* INFORMATION SUPPLIED
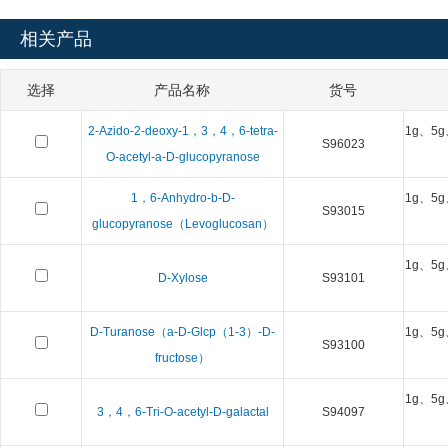
相关产品
选择
产品名称
货号
2-Azido-2-deoxy-1，3，4，6-tetra-
1g、5g
S96023
O-acetyl-a-D-glucopyranose
1，6-Anhydro-b-D-
1g、5g
S93015
glucopyranose（Levoglucosan）
1g、5g
D-Xylose
S93101
D-Turanose（a-D-Glcp（1-3）-D-
1g、5g
S93100
fructose）
1g、5g
3，4，6-Tri-O-acetyl-D-galactal
S94097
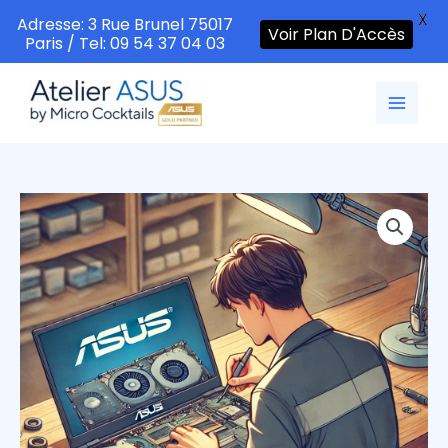
X
Adresse: 3 Rue Brunel 75017
Voir Plan D'Accès
Paris / Tel: 09 54 37 04 03
Aller
au
contenu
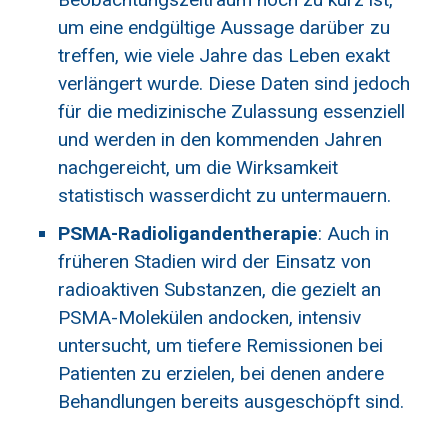
um eine endgültige Aussage darüber zu
treffen, wie viele Jahre das Leben exakt
verlängert wurde. Diese Daten sind jedoch
für die medizinische Zulassung essenziell
und werden in den kommenden Jahren
nachgereicht, um die Wirksamkeit
statistisch wasserdicht zu untermauern.
PSMA-Radioligandentherapie
: Auch in
früheren Stadien wird der Einsatz von
radioaktiven Substanzen, die gezielt an
PSMA-Molekülen andocken, intensiv
untersucht, um tiefere Remissionen bei
Patienten zu erzielen, bei denen andere
Behandlungen bereits ausgeschöpft sind.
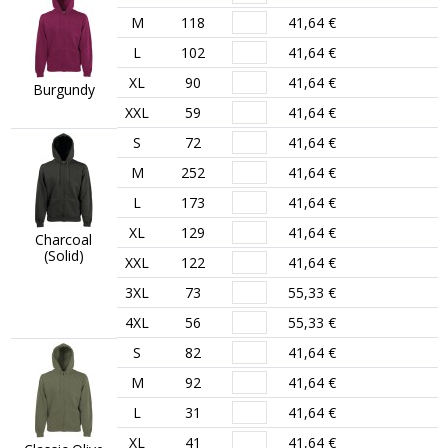
M
118
41,64 €
L
102
41,64 €
XL
90
41,64 €
Burgundy
XXL
59
41,64 €
S
72
41,64 €
M
252
41,64 €
L
173
41,64 €
XL
129
41,64 €
Charcoal
(Solid)
XXL
122
41,64 €
3XL
73
55,33 €
4XL
56
55,33 €
S
82
41,64 €
M
92
41,64 €
L
31
41,64 €
XL
41
41,64 €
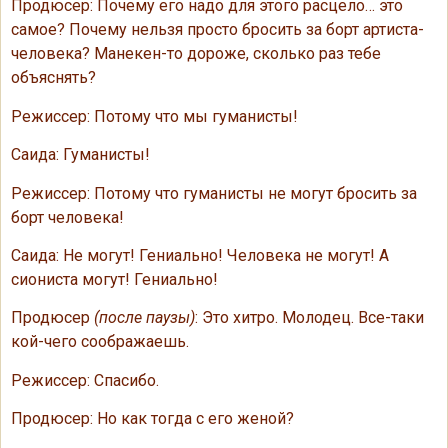
Продюсер: Почему его надо для этого расцело… это
самое? Почему нельзя просто бросить за борт артиста-
человека? Манекен-то дороже, сколько раз тебе
объяснять?
Режиссер: Потому что мы гуманисты!
Саида: Гуманисты!
Режиссер: Потому что гуманисты не могут бросить за
борт человека!
Саида: Не могут! Гениально! Человека не могут! А
сиониста могут! Гениально!
Продюсер
(после паузы)
: Это хитро. Молодец. Все-таки
кой-чего соображаешь.
Режиссер: Спасибо.
Продюсер: Но как тогда с его женой?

* EXERCISE
Reproduce verbatim the lines running from the line containing "um eine endgültige Aussage darüber zu" up to and including the line containing "nachgereicht, um die Wirksamkeit".

* RESULT
um eine endgültige Aussage darüber zu
treffen, wie viele Jahre das Leben exakt
verlängert wurde. Diese Daten sind jedoch
für die medizinische Zulassung essenziell
und werden in den kommenden Jahren
nachgereicht, um die Wirksamkeit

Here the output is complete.